The union cabinet has approved acceding to the World Intellectual Property Organization’s internet treaties. These treaties — the WIPO Copyright Treaty and WIPO Performers and Phonograms Treaty — both came into force in 2002 and were designed to protect intellectual property as the internet started getting big. The cabinet said in its statement that acceding to these treaties, sixteen years after they came into force, would help Indian rights holders get ‘reciprocal protection’ of their IP abroad.
In the US, the Digital Millennium Copyright Act — which is known for the web takedown orders it provides a framework for — is the official implementation of these treaties. India did not sign either treaty.
IP protection on the Internet in India
In 2016, the Department of Industrial Policy and Promotion issued a memo saying that the Copyright Act, 1957 covers content on the internet as well. On top of that, the IT Act has DMCA-esque provisions to ensure that online platforms take down copyrighted content on their website after being provided notice. As such, India is already compliant with the WIPO’s internet treaties.

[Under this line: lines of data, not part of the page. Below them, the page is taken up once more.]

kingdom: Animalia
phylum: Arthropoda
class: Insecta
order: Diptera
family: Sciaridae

Both the treaties empower copyright holders to deploy technologies like Digital Rights Management software that make it harder to create copies of online content. In India, sections 65A and 65B of the Copyright Act were added in 2012 via amendment, and these amendments essentially harmonized the copyright regime with the internet treaties. All that was remaining was to clarify that the Copyright Act includes internet content, which the DIPP did in 2016.

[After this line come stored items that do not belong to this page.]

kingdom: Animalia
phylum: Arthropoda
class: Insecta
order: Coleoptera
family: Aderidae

The legal regime in India is therefore already in keeping with the requirements of WIPO’s internet treaties, so no further legislative changes are required. The government said that signing the treaty will help India “instil confidence and distribute creative works in digital environment with return on investment”.
About the WIPO’s internet treaties
From the government’s statement:
The WIPO Copyright Treaty came in force on March 6, 2002 and has been adopted by 96 contracting parties till date and is a Special agreement under the Berne Convention (for protection of literary and artistic works). It has provisions to extend the protection of copyrights contained therein to the digital environment. Further it recognises the rights specific to digital environment, of making work available, to address “on-demand” and other interactive modes of access,
The WIPO Performances and Phonograms Treaty came in force on May 20, 2002 and has 96 contracting parties as its members. WPPT deals with rights of two kinds of beneficiaries, particularly in digital environment – (i) Performers (actors, singers, musicians etc.) (ii) Producers of Phonograms (Sound recordings). The treaty empowers right owners in theit negotiations with new digital platforms and distributors. It recognizes moral rights of the performers for the first time & provides exclusive economic rights to them.